Source extract:
%%

Regarding the site , you have mentioned that it is designed designed mainly to promote (preach) for the religion of Islam . We have the right to explain the true Islam and not the Islam that Western world used to see through Media that is completely controlled by Zionism. In this site, you can take a glance about the Islam and I am sure We know our religion better than others. By the way, when we preach to Islam that is because we are beleiving that we have to tell people all over the world about our beleifs, our teachings in a time that has been badly used to deform our religion. you can clearly notice that when a Muslim commit something wrong(a crime, a terrorism action, etc.) the civilized nations will clearly and in bold letters state that (A Muslim did so and so) They do not care about your nationality or your ethnity as long as you are Muslim you are a terrorist. while on the other hand, if a christian or a jew did a terrorism action , the fair media will show something like : A British has done so and so). I do not know why do you have some touches against Islam. First of all read about real Islam and think about it. It is not logic to conclude that Islam is a religion where you have to kill non muslims because a muslim has kiled someone. I am sorry becuase I have misused the arab lounge to say this but I think I have to clarify things for you because I do respect your openion and I must deffend my point of view.

%%

[Stored data]
%%

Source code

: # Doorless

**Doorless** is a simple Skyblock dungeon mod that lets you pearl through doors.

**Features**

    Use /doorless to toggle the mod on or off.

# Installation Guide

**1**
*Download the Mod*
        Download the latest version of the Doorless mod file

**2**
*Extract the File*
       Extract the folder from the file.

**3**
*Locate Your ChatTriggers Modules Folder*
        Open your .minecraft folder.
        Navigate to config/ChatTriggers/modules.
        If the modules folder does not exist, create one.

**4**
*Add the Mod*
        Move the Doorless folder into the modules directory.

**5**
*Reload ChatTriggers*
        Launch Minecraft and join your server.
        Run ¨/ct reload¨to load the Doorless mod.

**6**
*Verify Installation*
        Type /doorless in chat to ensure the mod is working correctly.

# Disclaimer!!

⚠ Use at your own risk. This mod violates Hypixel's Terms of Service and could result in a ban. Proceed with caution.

%%

Required actions:
**A)** Copy the stored data verbatim from its first line up to and including the line containing "Extract the folder from the file.".
**B)** Write the next part of the forum post about how Islam is portrayed in Western media, picking up after its final sentence.

Expected outputs:
**A)**
Source code

: # Doorless

**Doorless** is a simple Skyblock dungeon mod that lets you pearl through doors.

**Features**

    Use /doorless to toggle the mod on or off.

# Installation Guide

**1**
*Download the Mod*
        Download the latest version of the Doorless mod file

**2**
*Extract the File*
       Extract the folder from the file.

**B)**
Best Wishes

----------

to " a true arab ": 
1> by saying that your country is holy and no churches are allowed to be built on it's territory, then this means that (it is ISLAMIC-RADICAL country ) thus you are afraid (in your point of view) that any other religion is inferior to yours and you don't allow it ( TO SPOIL ) your sacred land , correct ?  
i know from my personal experience some muslims  who wanted to convert to Christianity , but they told me that if they do this then (according to your religion) that either they would be killed or severly physically punished if they publicly announced their conversion to Christianity , is this true ? 
I advise you to go to this site : www.persecution.org
- click on " country info " , at the left's menu.
- then click on " saudi arabia " , at the middle east. 
and you will see what your ( holy religion and country ) is practising.
and please , don't tell us that all of this is ( propoganda , - - - or whatever). because these are all documented FACTS. 
peace to you !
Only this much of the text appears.